Davis also referenced the super-HTS satellites being launched by EchoStar’s Hughes Network Systems, whose Jupiter-2 Ka-band broadband satellite is now in orbit and undergoing testing; and ViaSat Inc.’s ViaSat-2 Ka-band satellite, scheduled for launch this year.
Satellite operators are counting on increased sales volume as passengers demand ever-higher bandwidth to at least partially offset the decline in per-megahertz pricing.
But Davis said the inclined-orbit deal was too good to pass up.
Addressing an investor conference organized by Citi Jan. 4, Davis said purchasing the satellite’s capacity — not the satellite itself, nor access to the orbital slot — GEE is paying, on a per-megahertz basis, about half of what it would pay in a lease contract.
Davis said GEE hired an outside consultant to determine the estimated useful life remaining on the satellite and concluded that an outright purchase was the way to go.
Many inclined-orbit Ku-band satellites available, not all at good locations
Satellite fleet operators commonly place aging satellites in inclined orbit to extend their lives by no longer using fuel to keep them stabilized on their north-south axis. The result is a satellite that performs a figure-8 maneuver relative to a given point on Earth — not good for fixed applications such as television broadcast, but acceptable for mobile customers whose aircraft or maritime or land-based antennas are designed to track a spacecraft.
Mobile satellite service providers with geostationary-orbit satellites, including Inmarsat and Thuraya, have long placed their new satellites into inclined orbits.
Estimating how much life remains on a satellite is as much an art as a science, but Davis said GEE factored this into its valuation of the asset.
“We had a third-party comparer come in and give us an estimated useful life,” Davis said. “Even you you haircut that useful life, you look at how much capacity is on the satelilte and then you look at how much we are paying. Our actual cost per megahertz is less than one-half of what we could get if we were leasing.”

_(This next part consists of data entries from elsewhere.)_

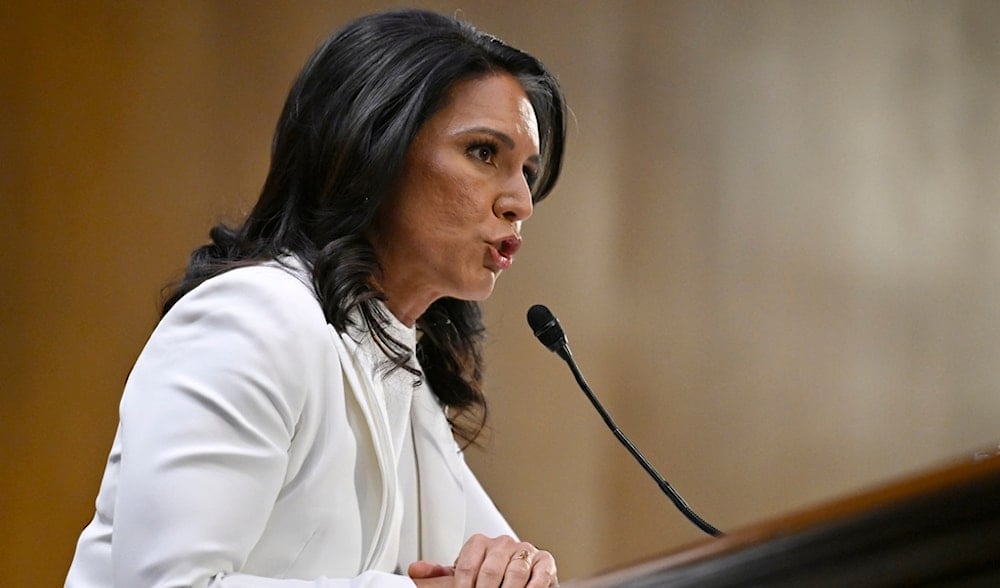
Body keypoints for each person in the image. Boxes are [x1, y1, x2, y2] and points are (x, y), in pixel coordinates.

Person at [65, 8, 566, 588]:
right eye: (484, 153)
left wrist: (520, 570)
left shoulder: (403, 368)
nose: (521, 202)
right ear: (370, 146)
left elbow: (491, 571)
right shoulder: (251, 318)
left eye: (526, 170)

There are dozens of Ku-band satellites in orbit that presumably could be put to the same purpose, assuming they could be placed into orbital slots of use to companies like GEE, Panasonic Avionics, Gogo and Thales LiveTV — all of which are leasing in-orbit capacity to serve the fast-growing aeronautical and maritime markets.
“There’s an opportunity to pick up capacity on these inclined-orbit satellites at significant discounts,” Davis said. That’s what we think we’ve done here.”
Awaiting a large Chinese investor and partner
GEE announced recently that HNA Group, a large Chinese conglomerate, had agreed to form a joint venture with GEE under which GEE would be the exclusive in-flight-connectivity partner for HNA’s airline subsidiary, which has 350 aircraft and plans to add another 150 in the coming three years.
HNA has created the Beijing Shareco Technology Co. Ltd., which will invest an initial $103 million into GEE. Its eventual investment will total $406 million. GEE’s current market capitalization on the U.S. Nasdaq exchange is about $560 million.
Once the initial investment clears regulatory approval, GEE and Shareco will create a joint venture that will manage the installation of GEE gear on the HNA Group’s aircraft.
“In-flight connectivity is at a nascent stage in China, really set to explode with some regulatory changes that have happened,” Davis said. “We are now the exclusive supplier of one of the four largest aviation groups in China.
A $150 million acquisition imminent
GEE was founded in 2013 with the merger of two aeronautical service companies and since then has completed multiple acquisitions, the latest and largest being the purchase of EMC Corp., a provider of maritime content and connectivity.
Davis said the company has $150 million to spend on a last acquisition before it “takes a breather.” He declined to identify the target, but said the $150 valuation would be 25 percent in cash, with the rest paid in GEE stock.
“it’s a closely related business to ours, and we’re pretty far along,” Davis said. “It’ll be a highly accretive acquisition.”